The Essential Commodities Act is an act of Parliament of India which was established to ensure the delivery of certain commodities or products, the supply of which if obstructed owing to hoarding or blackmarketing would affect the normal life of the people. This includes foodstuff, drugs, fuel (petroleum products) etc.[1][2]

The ECA was enacted way back in 1955. It has since been used by the Government to regulate the production, supply and distribution of a whole host of commodities it declares ‘essential’ in order to make them available to consumers at fair prices.

The list of items under the Act include drugs, fertilisers, pulses and edible oils, and petroleum and petroleum products. The Centre can include new commodities as and when the need arises, and take them off the list once the situation improves.

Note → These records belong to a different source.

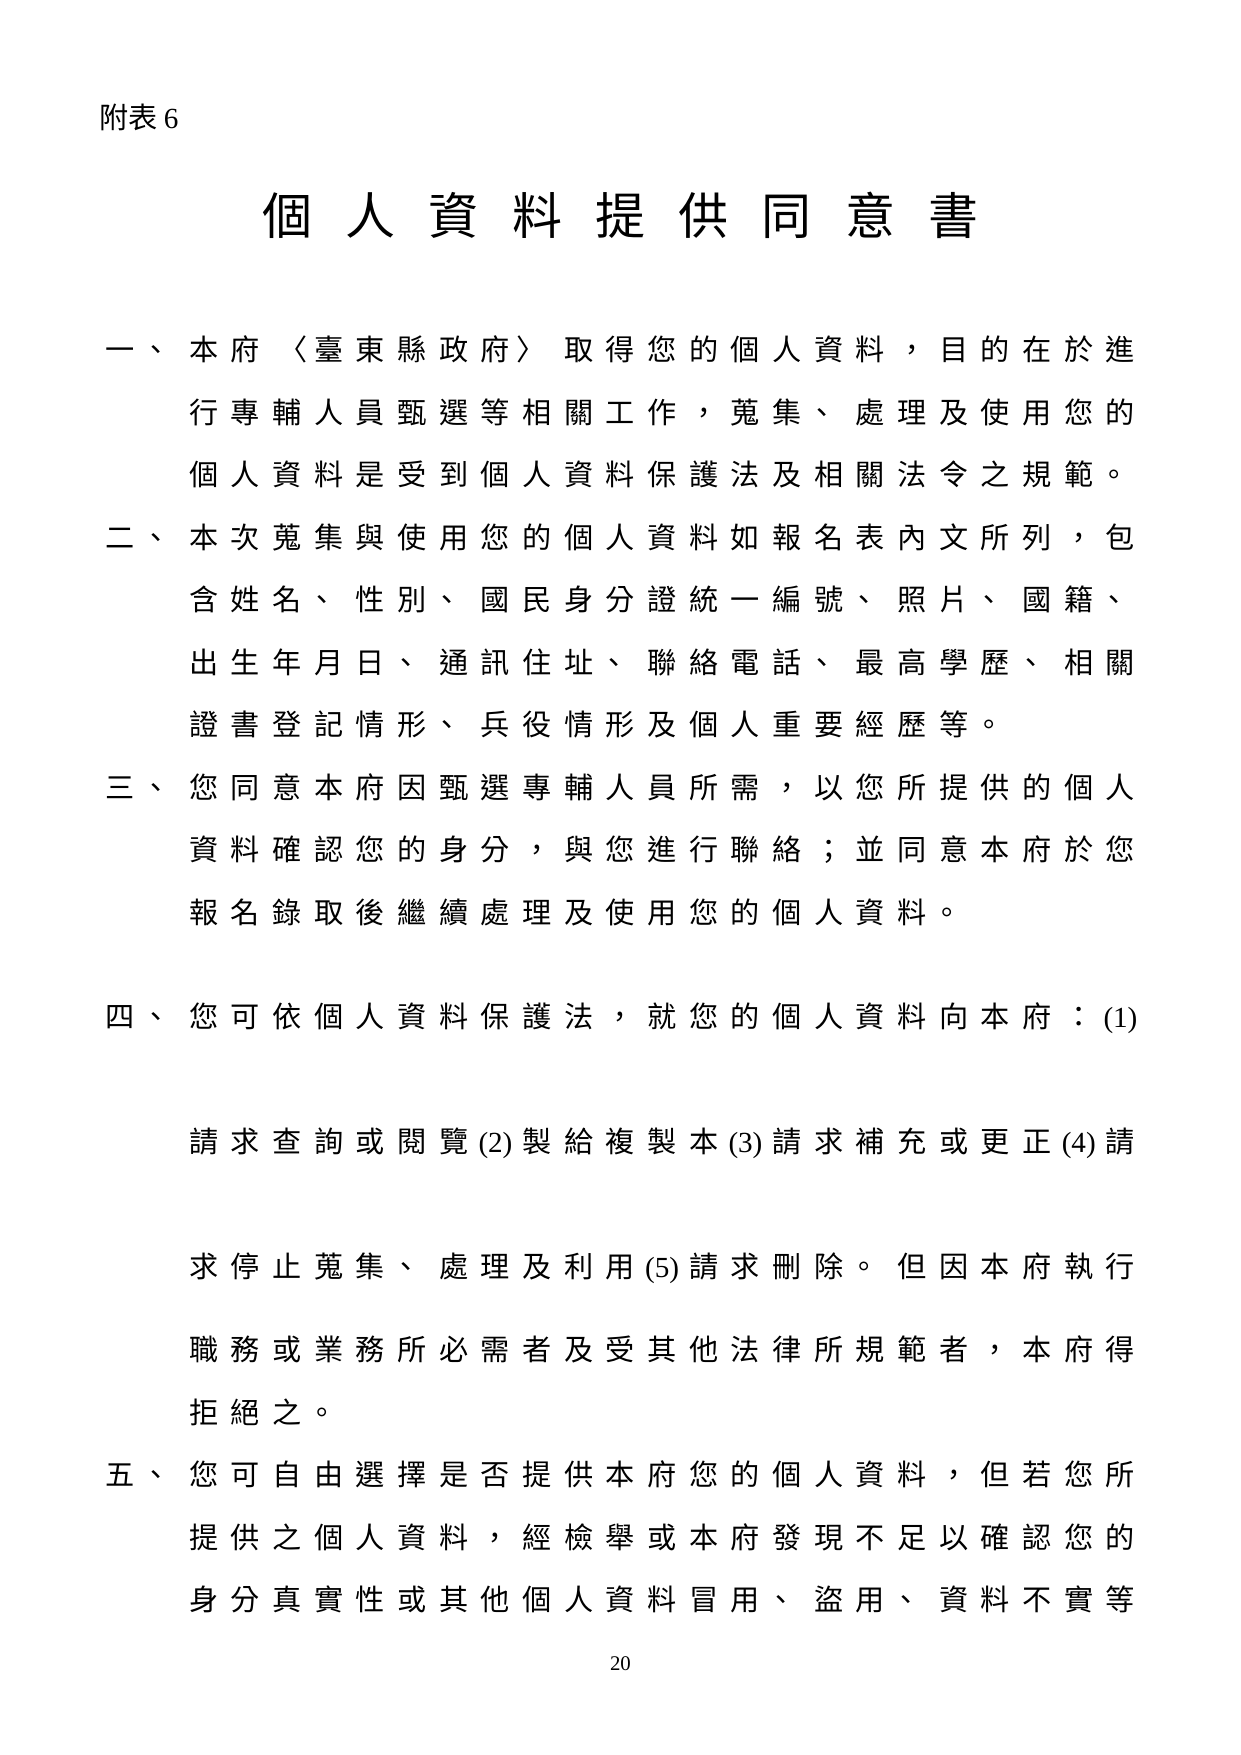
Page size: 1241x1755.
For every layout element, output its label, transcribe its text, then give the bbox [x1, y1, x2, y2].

text 一、本府〈臺東縣政府〉取得您的個人資料，目的在於進行專輔人員甄選等相關工作，蒐集、處理及使用您的個人資料是受到個人資料保護法及相關法令之規範。 [99, 306, 1141, 494]
text 五、您可自由選擇是否提供本府您的個人資料，但若您所提供之個人資料，經檢舉或本府發現不足以確認您的身分真實性或其他個人資料冒用、盜用、資料不實等 [99, 1431, 1141, 1619]
text 三、您同意本府因甄選專輔人員所需，以您所提供的個人資料確認您的身分，與您進行聯絡；並同意本府於您報名錄取後繼續處理及使用您的個人資料。 [99, 744, 1141, 931]
text 二、本次蒐集與使用您的個人資料如報名表內文所列，包含姓名、性別、國民身分證統一編號、照片、國籍、出生年月日、通訊住址、聯絡電話、最高學歷、相關證書登記情形、兵役情形及個人重要經歷等。 [99, 494, 1141, 744]
text 個人資料提供同意書 [99, 140, 1141, 265]
text 四、您可依個人資料保護法，就您的個人資料向本府：(1)請求查詢或閱覽(2)製給複製本(3)請求補充或更正(4)請求停止蒐集、處理及利用(5)請求刪除。但因本府執行職務或業務所必需者及受其他法律所規範者，本府得拒絕之。 [99, 931, 1141, 1431]
text 附表6 [99, 82, 1132, 140]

Here's how it works. If the Centre finds that a certain commodity is in short supply and its price is spiking, it can notify stock-holding limits on it for a specified period. The States act on this notification to specify limits and take steps to ensure that these are adhered to. Anybody trading or dealing in the commodity, be it wholesalers, retailers or even importers are prevented from stockpiling it beyond a certain quantity.

A State can, however, choose not to impose any restrictions. But once it does, traders have to immediately sell into the market any stocks held beyond the mandated quantity. This improves supplies and brings down prices. As not all shopkeepers and traders comply, State agencies conduct raids to get everyone to toe the line and the errant are punished. The excess stocks are auctioned or sold through fair price shops. This act is very important


  1. ^ Ministry of Consumer Affairs of the Government of India. Official Website. Annual Report 2005 - 2006, Chapter IV, 'Essential Commodities Act 1955'.
  2. ^ "ECA, 1955". Archived from the original on 25 September 2012. Retrieved 10 October 2013.